Penulis:Hamzah Nurhamzah
Terbit:
Diperbarui:
⏱️3 menit membaca
Bagikan:
Tampilan antarmuka editor video baru X dengan fitur layar hijau
  • X meluncurkan editor dan perekam video baru dalam aplikasi untuk atasi konten daur ulang
  • Video menyumbang hampir setengah total impresi di platform X
  • Fitur baru termasuk teks takarir multi-bahasa, layar hijau, dan pemotong video
  • X akan mengalokasikan impresi dari konten curian ke kreator asli
  • Kreator yang tidak posting konten daur ulang akan naik lebih cepat
  • Langkah ini bagian dari upaya X memberantas praktik agregator konten

JBNews.id — Platform media sosial X meluncurkan editor dan perekam video baru dalam aplikasi sebagai langkah strategis untuk menekan maraknya konten daur ulang yang mendominasi unggahan pengguna. Kepala Produk X, Nikita Bier, mengumumkan fitur ini pada Senin (Juni 2026) setelah mengidentifikasi bahwa video dari akun-akun besar kerap merupakan hasil curian dari pengguna lain, bahkan hingga lima tahun setelah video asli viral.

Dominasi Video dan Masalah Konten Daur Ulang

Dalam pernyataannya, Bier mengungkapkan bahwa video kini menyumbang hampir setengah dari total impresi di X. Namun, ia menyoroti praktik tidak sehat di mana banyak akun besar mengunggah ulang konten milik pengguna lain tanpa izin. “Banyak video dari akun-akun top hanyalah hasil curian dari pengguna lain, kadang-kadang lima tahun setelah video itu viral,” tulis Bier. Kondisi ini mendorong X untuk menghadirkan solusi teknis agar platform dapat memproduksi konten orisinal yang tidak tersedia di platform lain.

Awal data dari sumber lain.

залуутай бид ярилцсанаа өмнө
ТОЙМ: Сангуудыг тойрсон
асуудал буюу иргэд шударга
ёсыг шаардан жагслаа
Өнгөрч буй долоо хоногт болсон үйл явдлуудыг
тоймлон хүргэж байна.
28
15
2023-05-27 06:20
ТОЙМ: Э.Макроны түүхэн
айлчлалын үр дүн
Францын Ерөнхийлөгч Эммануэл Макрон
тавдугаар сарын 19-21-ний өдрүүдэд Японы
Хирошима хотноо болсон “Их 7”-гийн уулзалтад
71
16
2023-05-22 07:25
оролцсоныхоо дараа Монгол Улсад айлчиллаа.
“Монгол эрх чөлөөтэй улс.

Fitur Unggulan Editor Video Baru

Berdasarkan laporan TechCrunch, alat video baru ini sudah tersedia di aplikasi X versi iOS. Beberapa fitur utama yang ditawarkan meliputi opsi untuk menambahkan teks takarir dalam berbagai bahasa serta fitur “layar hijau” yang memungkinkan pengguna menambahkan latar belakang kustom menggunakan unggahan atau foto dari rol kamera. Video demonstrasi yang disertakan dalam unggahan Bier juga menunjukkan alat pemotong video dan opsi untuk menghasilkan teks takarir secara otomatis.

Fitur layar hijau ini memiliki kemiripan dengan fitur serupa yang sudah lama tersedia di Instagram dan TikTok, menunjukkan bahwa X mengadopsi pendekatan yang sudah terbukti populer di kalangan kreator konten.

Dampak pada Kreator dan Sistem Revenue Share

Peluncuran alat video ini merupakan bagian dari upaya berkelanjutan X untuk mendorong lebih banyak pengguna mengunggah konten orisinal. Sebelumnya pada Mei 2026, Bier mengumumkan bahwa timnya telah mengidentifikasi “sejumlah akun besar” yang secara terprogram mengunggah ulang konten dari pengguna lain untuk memanipulasi program bagi hasil pendapatan X. X berkomitmen untuk mengalokasikan impresi dari unggahan tersebut kepada kreator asli.

Pada April 2026, Bier juga mengumumkan bahwa X mulai memangkas pembayaran kepada “aggregator” yang membagikan “unggahan curian dan clickbait.” Kini, dengan adanya alat video baru, Bier menegaskan bahwa kreator yang tidak mengunggah konten daur ulang “akan naik lebih cepat dibandingkan akun lain.”

Implikasi bagi Ekosistem Konten

Langkah X ini menunjukkan pergeseran strategi platform dalam menangani masalah konten daur ulang yang sudah lama menjadi keluhan kreator orisinal. Dengan memberikan insentif berupa pertumbuhan akun yang lebih cepat dan pemotongan pendapatan bagi aggregator, X berusaha menciptakan ekosistem yang lebih adil bagi kreator konten asli.

Bagi pengguna biasa, fitur ini berarti mereka akan melihat lebih banyak konten segar dan orisinal di linimasa, bukan unggahan ulang yang sudah beredar di platform lain. Sementara itu, kreator konten mendapatkan alat baru untuk memproduksi video berkualitas langsung dari aplikasi tanpa perlu beralih ke aplikasi pihak ketiga.

Dalam konteks keamanan data dan privasi, langkah X ini juga relevan dengan upaya platform lain dalam melindungi hak cipta pengguna. Seperti halnya ancaman siber global terbaru yang memerlukan kewaspadaan ekstra, perlindungan konten orisinal juga menjadi prioritas utama platform media sosial.